Muqtada blamed many things, including "more sickness," for his seclusion. But it wasn't his decision, and it is part of a trend that has been afoot for some time within Iran's controlled terrorist groups: Figureheads are being supplanted by capable operational commanders. One does not undergo such a sweeping change in order to get more political; rather, it is to get more operational. Witness Baghdad and Basra in the past 48 hours.
Please consider the following to demonstrate:
In reality, the continued presence of his Iranian masters pushed him to isolate himself. Iran has changed other leadership positions and oriented other terrorist groups toward field operational leadership and away from political leadership. The IRGC commander was changed. Hizballah’s military command was stripped from Nasrallah and handed to sheikh Naim Qasim in the Bekaa Valley. And Hamas is effectively run by al-Qassam Brigades military commander Ahmed Jabari in Gaza, not Khalid Meshaal in Damascus nor Ismail Haniyeh in Gaza City.
As such, the militarily incompetent Muqtada al-Sadr has been yanked from control of the Mahdi Army. We are seeing the natural and intended progression of this change in Iraq today.
The shelling of the 'Green Zone' (or International Zone) in Baghdad in coordination with attacks throughout southern Iraq from Basra to Baghdad are not a reaction to an al-Sadr decision any more than they are the effects of his military leadership and command. They are the fruits of Iranian labor.

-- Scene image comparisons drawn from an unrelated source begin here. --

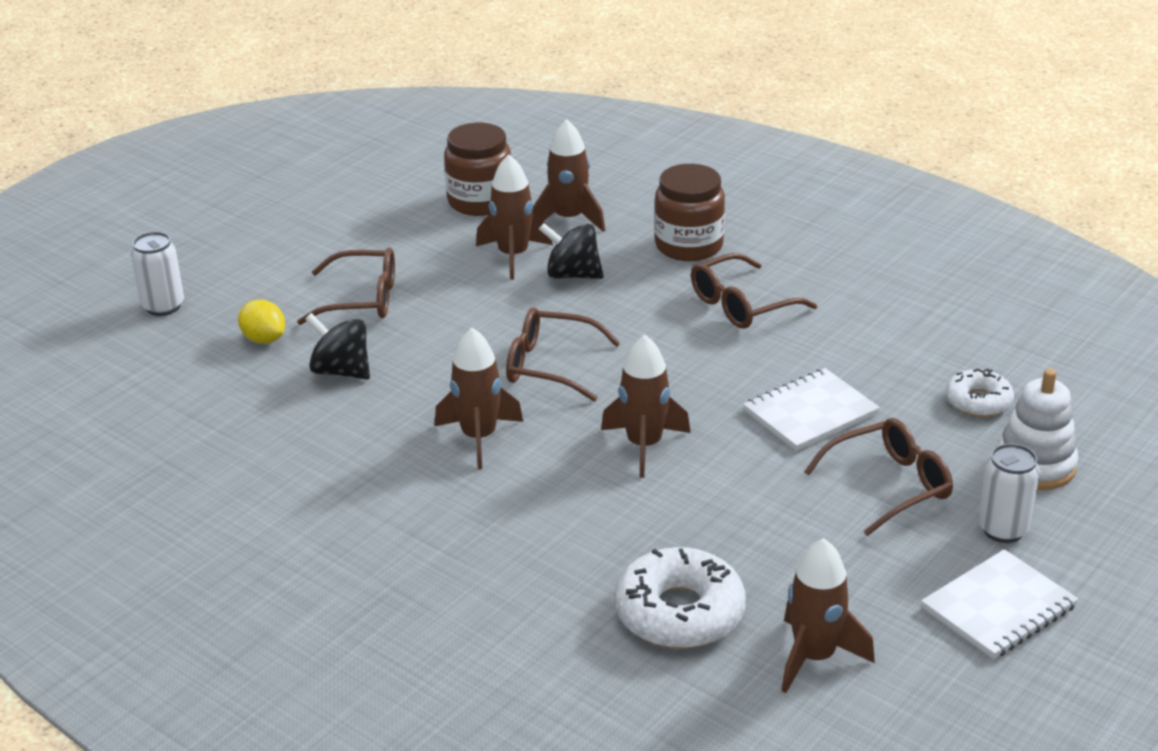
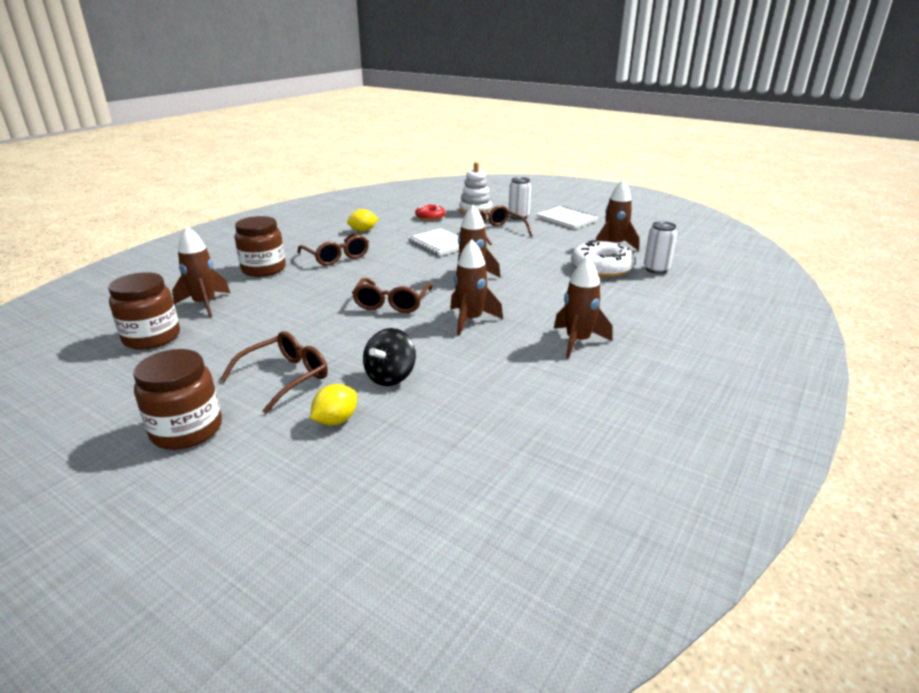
camera: 95 degrees left, 5 degrees down
(163, 306) = (254, 497): white can -> white can (656, 269)
(279, 257) = (187, 430): none -> brown jar
(361, 299) = (285, 377): brown glasses -> brown glasses turned 45 degrees clockwise
(513, 256) = (247, 321): brown rocket -> brown rocket (578, 341)
(572, 275) = (283, 300): black spinning top -> none
(878, 323) = (363, 231): none -> yellow lemon
(978, 401) = (430, 217): white donut -> red donut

The rockets used in the Green Zone attacks “were Iranian-provided, Iranian-made rockets,” General Petraeus said.
Can we dismiss this from the most successful US commander in Iraq since the conflict began? Further, is it wise to also dismiss the trend of Iranian command changes across the board to operational ground commanders? And, is it wise to forget that Muqtada al-Sadr announced his seclusion and withdrawal from command (at the behest of his Iranian masters)?
In order to minimize or dismiss Iran’s guiding hand in the fighting in Iraq, one must do all of these things. And this is completely illogical. Completely.
It's not entirely up to us whether or not we are in conflict with Iran. But who can blame the American people if they do not understand that Iran is killing our boys - and Iraq's - daily?
People, we are only one half of the equation. The other half has been decided, like it or not. But for goodness sakes, don't take General David Petraeus's word for it.
Oh, no. Instead, cry out, "O Admiral Fallon, where art thou?" That should help.